- **WHAT THE TASK REQUIRES**:
Turn the text under every item below into a JSON list of strings, with one string per line and nothing for blank lines. Leave the pictures out.

- **THE DATA**:

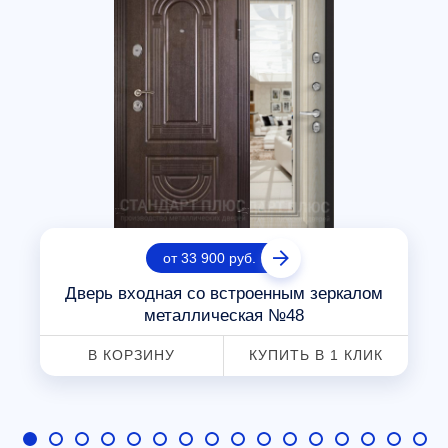
от 33 900 руб.
Дверь входная со встроенным зеркалом
металлическая №48
В КОРЗИНУ
КУПИТЬ В 1 КЛИК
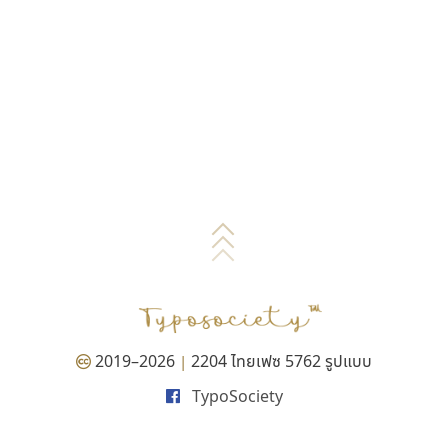
2019–2026
2204 ไทยเฟซ 5762 รูปแบบ
|
TypoSociety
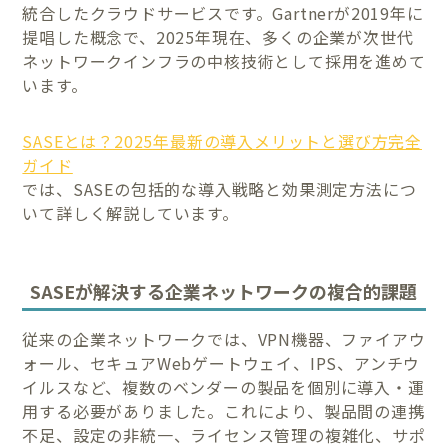
統合したクラウドサービスです。Gartnerが2019年に
提唱した概念で、2025年現在、多くの企業が次世代
ネットワークインフラの中核技術として採用を進めて
います。
SASEとは？2025年最新の導入メリットと選び方完全
ガイド
では、SASEの包括的な導入戦略と効果測定方法につ
いて詳しく解説しています。
SASEが解決する企業ネットワークの複合的課題
従来の企業ネットワークでは、VPN機器、ファイアウ
ォール、セキュアWebゲートウェイ、IPS、アンチウ
イルスなど、複数のベンダーの製品を個別に導入・運
用する必要がありました。これにより、製品間の連携
不足、設定の非統一、ライセンス管理の複雑化、サポ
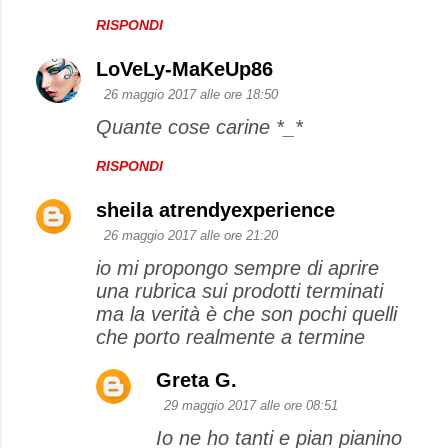
RISPONDI
LoVeLy-MaKeUp86
26 maggio 2017 alle ore 18:50
Quante cose carine *_*
RISPONDI
sheila atrendyexperience
26 maggio 2017 alle ore 21:20
io mi propongo sempre di aprire
una rubrica sui prodotti terminati
ma la verità è che son pochi quelli
che porto realmente a termine
Greta G.
29 maggio 2017 alle ore 08:51
Io ne ho tanti e pian pianino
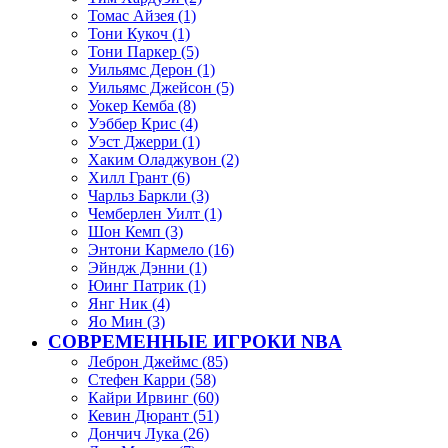
Томас Айзея (1)
Тони Кукоч (1)
Тони Паркер (5)
Уильямс Дерон (1)
Уильямс Джейсон (5)
Уокер Кемба (8)
Уэббер Крис (4)
Уэст Джерри (1)
Хаким Оладжувон (2)
Хилл Грант (6)
Чарльз Баркли (3)
Чемберлен Уилт (1)
Шон Кемп (3)
Энтони Кармело (16)
Эйндж Дэнни (1)
Юинг Патрик (1)
Янг Ник (4)
Яо Мин (3)
СОВРЕМЕННЫЕ ИГРОКИ NBA
Леброн Джеймс (85)
Стефен Карри (58)
Кайри Ирвинг (60)
Кевин Дюрант (51)
Дончич Лука (26)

- **RESPONSE AREA**:
[
  "от 33 900 руб.",
  "Дверь входная со встроенным зеркалом",
  "металлическая №48",
  "В КОРЗИНУ",
  "КУПИТЬ В 1 КЛИК",
  "2019–2026",
  "2204 ไทยเฟซ 5762 รูปแบบ",
  "|",
  "TypoSociety",
  "統合したクラウドサービスです。Gartnerが2019年に",
  "提唱した概念で、2025年現在、多くの企業が次世代",
  "ネットワークインフラの中核技術として採用を進めて",
  "います。",
  "SASEとは？2025年最新の導入メリットと選び方完全",
  "ガイド",
  "では、SASEの包括的な導入戦略と効果測定方法につ",
  "いて詳しく解説しています。",
  "SASEが解決する企業ネットワークの複合的課題",
  "従来の企業ネットワークでは、VPN機器、ファイアウ",
  "ォール、セキュアWebゲートウェイ、IPS、アンチウ",
  "イルスなど、複数のベンダーの製品を個別に導入・運",
  "用する必要がありました。これにより、製品間の連携",
  "不足、設定の非統一、ライセンス管理の複雑化、サポ",
  "RISPONDI",
  "LoVeLy-MaKeUp86",
  "26 maggio 2017 alle ore 18:50",
  "Quante cose carine *_*",
  "RISPONDI",
  "sheila atrendyexperience",
  "26 maggio 2017 alle ore 21:20",
  "io mi propongo sempre di aprire",
  "una rubrica sui prodotti terminati",
  "ma la verità è che son pochi quelli",
  "che porto realmente a termine",
  "Greta G.",
  "29 maggio 2017 alle ore 08:51",
  "Io ne ho tanti e pian pianino",
  "Томас Айзея (1)",
  "Тони Кукоч (1)",
  "Тони Паркер (5)",
  "Уильямс Дерон (1)",
  "Уильямс Джейсон (5)",
  "Уокер Кемба (8)",
  "Уэббер Крис (4)",
  "Уэст Джерри (1)",
  "Хаким Оладжувон (2)",
  "Хилл Грант (6)",
  "Чарльз Баркли (3)",
  "Чемберлен Уилт (1)",
  "Шон Кемп (3)",
  "Энтони Кармело (16)",
  "Эйндж Дэнни (1)",
  "Юинг Патрик (1)",
  "Янг Ник (4)",
  "Яо Мин (3)",
  "СОВРЕМЕННЫЕ ИГРОКИ NBA",
  "Леброн Джеймс (85)",
  "Стефен Карри (58)",
  "Кайри Ирвинг (60)",
  "Кевин Дюрант (51)",
  "Дончич Лука (26)"
]